Aller au contenu principal
Accueil
Shane: Le 26/02/2026 à 07:49 | MAJ à 26/02/2026 à 08:05
Main picture
Publié : Le 26/02/2026 à 07:49 | MAJ à 26/02/2026 à 08:05
Par : Dooshina Appigadu

Une correspondance formelle adressée au comité interne de lanceurs d’alerte de la Mauritius Commercial Bank (MCB) met en cause la gestion d’une procédure disciplinaire ayant conduit au licenciement de Deepshikha Gowreesunker. Le document, daté du 25 février 2026, évoque des pressions internes et des incohérences dans le processus décisionnel.

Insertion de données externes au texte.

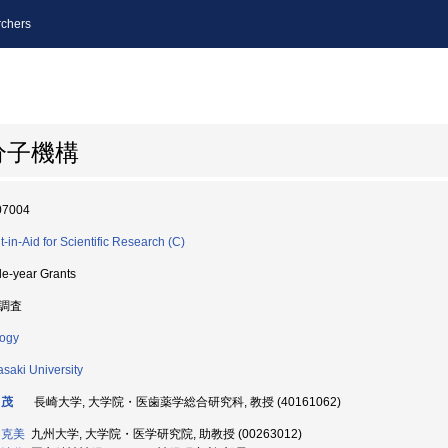
chers
分子機構
07004
t-in-Aid for Scientific Research (C)
le-year Grants
調査
logy
saki University
 茂
長崎大学, 大学院・医歯薬学総合研究科, 教授 (40161062)
 克美
九州大学, 大学院・医学研究院, 助教授 (00263012)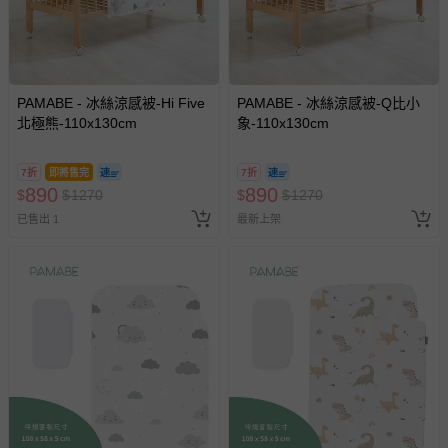
PAMABE - 冰絲涼感被-Hi Five
PAMABE - 冰絲涼感被-Q比小
北極熊-110x130cm
象-110x130cm
7折
即將售完
7折
890
890
$
$
1270
$
$
1270
已售出 1
最新上架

Selon ce document, l’affaire débute en décembre 2024 par une demande d’enquête visant l’employée concernée. Le dossier n’aurait toutefois pas été traité en priorité dans un premier temps.

En mars 2025, la situation change brusquement : le dossier est déclaré urgent et une lettre de suspension est émise. Pourtant, selon le document, l’enquêteur principal aurait estimé, après un premier examen, que les allégations ne présentaient pas un caractère particulièrement grave.

Au fil des réunions tenues en avril et mai 2025, les discussions internes au département des Ressources humaines auraient laissé entendre qu’aucune violation claire des politiques internes n’avait été établie. Une recommandation de « no further action » (absence de suite disciplinaire) aurait même été envisagée.

Le document fait état d’un tournant en août 2025. Des membres de l’équipe d’enquête auraient exprimé un malaise, évoquant des pressions pour orienter le dossier dans une direction différente de l’évaluation initiale.

Un comité disciplinaire est finalement constitué, alors même que, selon les échanges internes mentionnés, aucune infraction formelle aux règles de la banque n’avait été clairement identifiée. L’enquêteur principal, qui aurait recommandé l’absence de sanction, n’aurait pas été intégré au comité disciplinaire, une décision perçue en interne comme inhabituelle.

Le signalement évoque également des instructions transmises au sein des Ressources humaines, qui auraient influencé le traitement du dossier. Il fait mention d’un climat de pression ressenti par certains membres de l’équipe.

Le document rapporte par ailleurs que la décision de ne pas maintenir l’employée au sein de l’institution aurait été présentée en interne comme une décision « de la Banque », sans clarification précise sur l’organe décisionnaire.

Le nom d’un haut cadre de la Banque est mentionné comme étant fréquemment cité dans les discussions internes en lien avec cette décision. Le document précise toutefois que certaines informations, notamment quant à une éventuelle implication de la direction générale, reposent uniquement sur des déclarations attribuées et n’ont pas pu être vérifiées de manière indépendante.

Un élément particulièrement sensible du signalement concerne la conclusion du comité disciplinaire. Selon le document, le président du comité aurait estimé que les charges retenues ne tenaient pas. Malgré cela, le contrat de travail de Deepshikha Gowreesunker a été résilié.

L’auteur du signalement indique agir « sans malice » et dans un souci d’intégrité institutionnelle et de bonne gouvernance. Il demande qu’un examen urgent, indépendant et approfondi soit mené sur la gestion de ce dossier, ainsi que des garanties de protection pour les personnes ayant pu subir des pressions.